6.1 De rechtbank heeft op de voet van artikel 150 Rv als uitgangspunt genomen, zoals Brachot ook bepleit, dat op Tegelhuis de bewijslast rust met betrekking tot haar stelling dat de in 1999 geleverde tegels niet beschikten over de eigenschappen die zij daarvan mocht verwachten, meer in het bijzonder dat deze geschikt waren voor toepassing als vloertegels, aan te brengen in een woning op een cementvloer waarin een vloerverwarming was aangebracht.
De rechtbank heeft echter op grond van de door Tegelhuis in het geding gebrachte stukken, te weten het bindend advies van de geschillencommissie en het daaraan ten grondslag gelegde rapport van [L], dit bewijs voorshands geleverd geacht en Brachot toegelaten tot tegenbewijs. Dit betekent dat het bewijsrisico in beginsel bij Tegelhuis is gebleven.
Het hof sluit zich aan bij dit oordeel van de rechtbank en de motivering daarvan.
6.2 Het hof kan Brachot echter volgen in het verwijt dat de rechtbank ten onrechte Brachot in het tegenbewijs waartoe zij is toegelaten niet geslaagd heeft geacht. Toen de daartoe benoemde deskundige [F] niet in staat bleek te zijn tot het uitbrengen van een advies, had de rechtbank Brachot gelegenheid moeten geven tot het leveren van tegenbewijs op een andere geschikte manier. De rechtbank heeft dit uit het oog verloren. In zoverre treffen de grieven doel.
6.3 Het hof zal Brachot toelaten om het tegenbewijs op een andere geschikte manier te leveren. Het hof zal de bewijsopdracht in het dictum van deze uitspraak nader omschrijven.
6.4 In afwachting van de bewijslevering zullen alle verdere beslissingen worden aangehouden.

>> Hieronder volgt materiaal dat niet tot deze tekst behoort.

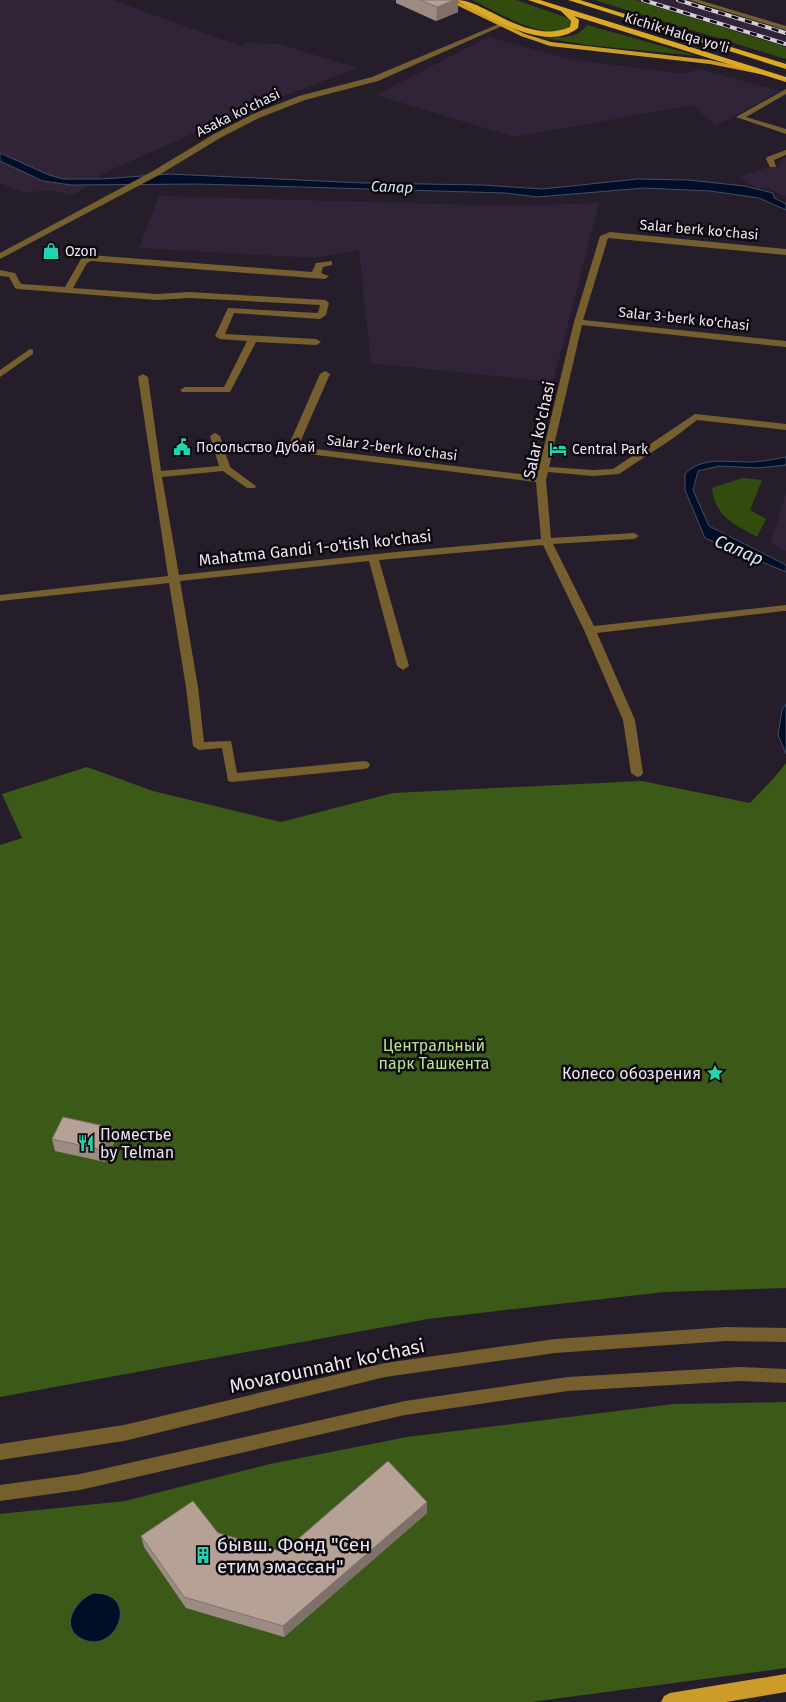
<svg xmlns="http://www.w3.org/2000/svg" width="786" height="1702" viewBox="0 0 786 1702" font-family="'Fira Sans',sans-serif">
	<style>
		.built { fill: #312438 }
		.green { fill: #314c0d }
		.forest { fill: #3c5a17 }
		.water { fill: #000e28; stroke: #464e64 }
		.lines { fill: none; stroke-linecap: round; stroke-linejoin: round }
		.minor { fill: #755f2f; fill-rule: evenodd }
		.tertiary { fill: #755f2f; fill-rule: evenodd }
		.primary { fill: #cb9d28; fill-rule: evenodd }
		.trunk { fill: #dca922; fill-rule: evenodd }
		.rail-casing { stroke: #d2ccd6; stroke-width: 4 }
		.rail { stroke: #0d090f; stroke-width: 2.5; stroke-dasharray: 7; stroke-linecap: butt }
		.wall { fill: #9d8a82 }
		.shaded-wall { fill: #7f716a }
		.building { fill: #b6a197; stroke: #7f716a }
		.labels { text-anchor: middle; dominant-baseline: central; stroke-width: 5; stroke-linejoin: round; paint-order: stroke }
		.far-street-label { font-size: 14px; fill: #ebe5ef; stroke: #0d090f }
		.far-poi-label { font-size: 14px; fill: #ebe5ef; stroke: #0d090f; text-anchor: start }
		.far-water-label { font-size: 15px; font-style: italic; fill: #d7e4f4; stroke: #0d090f }
		.street-label { font-size: 16px; fill: #ebe5ef; stroke: #0d090f }
		.park-label { font-size: 16px; fill: #b6e589; stroke: #0d090f }
		.poi-label { font-size: 16px; fill: #ebe5ef; stroke: #0d090f; text-anchor: end }
		.water-label { font-size: 18px; font-style: italic; fill: #d7e4f4; stroke: #0d090f }
		.near-street-label { font-size: 19px; fill: #ebe5ef; stroke: #0d090f }
		.near-poi-label { font-size: 19px; fill: #ebe5ef; stroke: #0d090f; text-anchor: start }
	</style>
	<rect width="100%" height="100%" fill="#261d2b"/>
	<path class="built" d="M0,0h112l129,46 7,-3 31,1 78,24 -78,30 -68,33 -8,-2 -103,46 -3,5 -24,15 -25,-5 -24,3 -24,-10z
		M635,0h47l104,32v15z
		M488,37l81,22 115,15 15,-5 81,22 -64,35 -23,-21 -179,32 -138,-42z
		M786,157v40l-19,-9h-10l-17,-11 25,-9 15,-1 1,-8z
		M159,196l355,10 85,-3 -46,179 -182,-19 -12,-113 -45,8 -175,-10z
		M786,493v58l-15,-8z"/>
	<path class="green" d="M472,0h44l49,17 7,5v3c-21,21 -78,-15 -100,-25z
		M594,0h41l151,47v12z
		M587,25l110,31 -109,-11 -49,-8c15,1 39,3 48,-12z
		M743,478l19,2 -12,30 16,9 -9,18c-24,-14 -41,-19 -45,-49z"/>
	<path class="forest" d="M786,763v525l-122,4 -236,27 -428,78v-552l22,-7 -20,-44 85,-27 66,24 128,31 112,-29 249,-12 108,22 23,-24z
		M786,1402v266l-255,34h-531v-188l125,-13 145,-37 137,-27 267,-33z"/>
	<path class="water" d="M0,153l49,22 14,4h39l67,-5 195,9 118,2 61,4 94,-10 51,1 57,6 28,7 1,5 12,6v6l-27,-12 -49,-7 -65,-3 -108,9 -32,-4 -307,-9 -127,1 -28,-4 -43,-20z
		M786,457v8l-27,3 -40,-2 -21,5 -5,19 16,36 77,39v7l-81,-34 -20,-48v-16c18,-19 46,-11 69,-12 11,-1 22,-3 32,-5z
		M786,704v50l-8,-19 4,-25z
		M94,1593c48,0 22,63 -12,46 -24,-12 -6,-40 12,-46z"/>
	<g class="lines">
		<path class="minor" d="M689,0h10l87,26v4z
			M786,89v5l-40,23 40,12v5l-50,-17z
			M786,150v5l-12,5 2,7h-6l-4,-8 1,-2z
			M610,232l176,17v6l-178,-17 -25,82 203,21v6l-204,-22 -33,142 44,3 20,-1 82,-55 91,10v6l-89,-10 -22,17 -56,37 -26,2 -45,-4 -2,8 5,58 83,-5 5,3 -5,3 -81,5 41,82 192,-21v6h-3l-186,22 38,87 8,53 -2,3 -4,1 -6,-4 -8,-53 -39,-90 -41,-85 -164,15 30,106 -6,4 -6,-4 -28,-105 -189,20 18,106 6,55 27,-1 6,32 127,-12 4,1 2,3 -2,3 -4,1 -132,13 -4,-1 -6,-33 -23,2 -6,-4 -7,-59 -17,-104 -169,18v-6l168,-19 -30,-199 5,-3 5,3 13,94 58,-5 -9,-30 5,-3 5,3 10,31 26,19 -1,2h-8l-24,-17 -61,6 17,98 217,-23 145,-13 -5,-57 -244,-30 -5,-3 33,-75 5,-3 5,3 -32,73 239,29 37,-154 26,-86z
			M90,255l222,17 4,-9 16,-2v4l-9,2 -2,6 8,3 -4,3 -234,-18 -4,2 -14,25 84,6 32,-2 136,8 4,3 -3,12 -6,4 -86,-6 -9,21 91,5 5,3 -5,3 -60,-3 -26,50h-48l-2,-2 5,-3h39l23,-46 -27,-2 -5,-3 13,-28 90,5 2,-8 -131,-7 -32,2 -139,-11 -3,-1 -6,-11 -9,-1v-6l15,3 6,11 44,3 16,-28z
			M30,349l3,1v4l-33,23v-7z"/>
		<path class="tertiary" d="M506,21l5,1 -133,59 -73,19 -46,18 -39,20 -61,37 -159,84v-6l153,-82 61,-37 39,-20 46,-18 73,-19z
			M726,1327l60,1v14l-60,-1 -171,12 -170,24 -261,64 -124,19v-16l124,-19 261,-62 170,-24z
			M740,1367l46,2v14l-46,-2 -172,10 -163,24 -325,75 -80,11v-16l80,-11 325,-73 163,-24z"/>
		<path class="primary" d="M446,0h8l71,34 26,8 159,18 54,12 -4,2 -50,-10 -160,-18 -29,-10z
			M786,1674v18l-60,10h-65l3,-6 6,-3z"/>
		<path class="trunk" d="M456,0c13,0 22,6 33,11 25,13 54,28 81,16l1,-6 -10,-10 -33,-11h12l246,77v5l-212,-66 5,4 -1,8c-27,22 -72,-2 -98,-15 -8,-4 -17,-8 -24,-13z
			M568,0h12l206,64v5z"/>
		<g class="rail-casing">
			<path id="rail" d="M643,0l143,44
				M678,0l108,33"/>
		</g>
		<use href="#rail" class="rail"/>
	</g>
	<path class="wall" d="M396,0h58l4,12 -22,9 -40,-18z
		M113,1128l2,12 -10,22 -50,-11 -3,-12z
		M427,1502v11l-143,124 -98,-29 -42,-61 -3,-11 77,-3 65,19z"/>
	<path class="shaded-wall" d="M454,0h4v12l-22,9 1,-14z
		M113,1128l2,12 -10,22 -3,-12z
		M427,1502v11l-143,124 -1,-11z"/>
	<path class="building" d="M420,0h34l-17,7z
		M63,1117l50,11 -11,22 -50,-11z
		M388,1461l39,41 -144,124 -99,-29 -43,-61 52,-35 25,32 65,19z"/>
	<defs>
		<g id="shop-bare" transform="scale(1.35)"><path d="M-5-2.5h2.3a2.7 3.5 0 0 1 5.4 0H5L5.5 6h-11ZM-1.5-2.5h3a1.5 2.3 0 0 0-3 0Z" fill="#21d5af" stroke="#0d090f" stroke-width="2.5" paint-order="stroke"/></g>
		<g id="civic-bare" transform="scale(1.35)"><path d="M-.6-6.5H3V-4.5H.6V-3L4-1V1h2V6H-6V1h2V-1L-.6-3ZM-1.2 2.5V6h2.4V2.5Z" fill="#21d5af" stroke="#0d090f" stroke-width="2.5" paint-order="stroke"/></g>
		<g id="hotel-bare" transform="scale(1.35)"><path d="M-6-4.5h1.5V1H6V5H4.5V3h-9V5H-6ZM-4 0a1.8 1.8 0 1 1 3.6 0ZM.5 0V-2.5h3Q6-2.5 6 0Z" fill="#21d5af" stroke="#0d090f" stroke-width="2.5" paint-order="stroke"/></g>
		<g id="sight-bare" transform="scale(1.35)"><path d="M0-6L1.8-2.2L6-1.7L2.9 1.2L3.7 5.4L0 3.3L-3.7 5.4L-2.9 1.2L-6-1.7L-1.8-2.2Z" fill="#21d5af" stroke="#0d090f" stroke-width="2.5" paint-order="stroke"/></g>
		<g id="restaurant-bare" transform="scale(1.35)"><path d="M-5-6h1v4h1v-4h1v4h1v-4h1v5L-1.5 .5V6h-2V.5L-5-1ZM5-6V6H3V1.5H1.5Q1.5-4 5-6Z" fill="#21d5af" stroke="#0d090f" stroke-width="2.5" paint-order="stroke"/></g>
		<g id="building-bare" transform="scale(1.35)"><path d="M-4-6H4V6H1V3H-1V6H-4ZM-2.5-4.3h1.7v1.8h-1.7ZM.8-4.3h1.7v1.8H.8ZM-2.5-1h1.7V.8h-1.7ZM.8-1h1.7V.8H.8Z" fill="#21d5af" stroke="#0d090f" stroke-width="2.5" paint-order="stroke"/></g>
	</defs>
	<g fill-rule="evenodd">
		<use href="#shop-bare" x="51" y="251"/>
		<use href="#civic-bare" x="182" y="447"/>
		<use href="#hotel-bare" x="558" y="449"/>
		<use href="#sight-bare" x="715" y="1073"/>
		<use href="#restaurant-bare" x="86" y="1143"/>
		<use href="#building-bare" x="203" y="1555"/>
	</g>
	<g class="labels">
		<g class="far-street-label">
			<text transform="translate(677 33) rotate(17)">Kichik Halqa yo'li</text>
			<text transform="translate(238 113) rotate(-26)">Asaka ko'chasi</text>
			<text transform="translate(699 230) rotate(5)">Salar berk ko'chasi</text>
			<text transform="translate(684 319) rotate(6)">Salar 3-berk ko'chasi</text>
			<text transform="translate(392 448) rotate(7)">Salar 2-berk ko'chasi</text>
		</g>
		<g class="far-poi-label">
			<text x="65" y="251">Ozon</text>
			<text x="196" y="447">Посольство Дубай</text>
			<text x="572" y="449">Central Park</text>
		</g>
		<g class="far-water-label">
			<text transform="translate(392 187) rotate(2)">Салар</text>
		</g>
		<g class="street-label">
			<text transform="translate(539 430) rotate(-78)">Salar ko'chasi</text>
			<text transform="translate(315 548) rotate(-6)">Mahatma Gandi 1-o'tish ko'chasi</text>
		</g>
		<g class="park-label">
			<text x="434" y="1045">Центральный<tspan x="434" dy="18">парк Ташкента</tspan></text>
		</g>
		<g class="poi-label">
			<text x="701" y="1073">Колесо обозрения</text>
			<text x="100" y="1134" text-anchor="start">Поместье<tspan x="100" dy="18">by Telman</tspan></text>
		</g>
		<g class="water-label">
			<text transform="translate(739 550) rotate(23)">Салар</text>
		</g>
		<g class="near-street-label">
			<text transform="translate(327 1366) rotate(-12)">Movarounnahr ko'chasi</text>
		</g>
		<g class="near-poi-label">
			<text x="217" y="1544">бывш. Фонд "Сен<tspan x="217" dy="22">етим эмассан"</tspan></text>
		</g>
	</g>
</svg>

? laat Brachot toe tot het (tegen)bewijs dat de door haar in 1999 aan Tegelhuis geleverde tegels geschikt waren om verwerkt te worden als vloertegels in een woning, ook op een cementvloer waarin een vloerverwarming was aangelegd;
? bepaalt dat, indien Brachot hiertoe getuigen wenst te doen horen, de verhoren zullen plaatsvinden ten overstaan van mr. J.C.N.B. Kaal, die hierbij tot raadsheer-commissaris wordt benoemd, op dinsdag 2 februari 2010 om 13.30 uur in een der zalen van het Paleis van Justitie aan de Prins Clauslaan 60 te 's-Gravenhage;
? bepaalt dat, indien een der partijen binnen veertien dagen na heden, onder gelijktijdige opgave van de verhinderdata van beide partijen en de te horen getuigen in de maanden februari tot en met april 2010, opgeeft dan verhinderd te zijn, de raadsheer-commissaris (in beginsel eenmalig) een nadere datum en tijd voor de getuigenverhoren zal vaststellen;
? houdt alle verdere beslissingen aan.
Dit arrest is gewezen door mrs. S.A. Boele, G. Dulek-Schermers en J.C.N.B. Kaal en is uitgesproken ter openbare terechtzitting van 8 december 2009 in aanwezigheid van de griffier.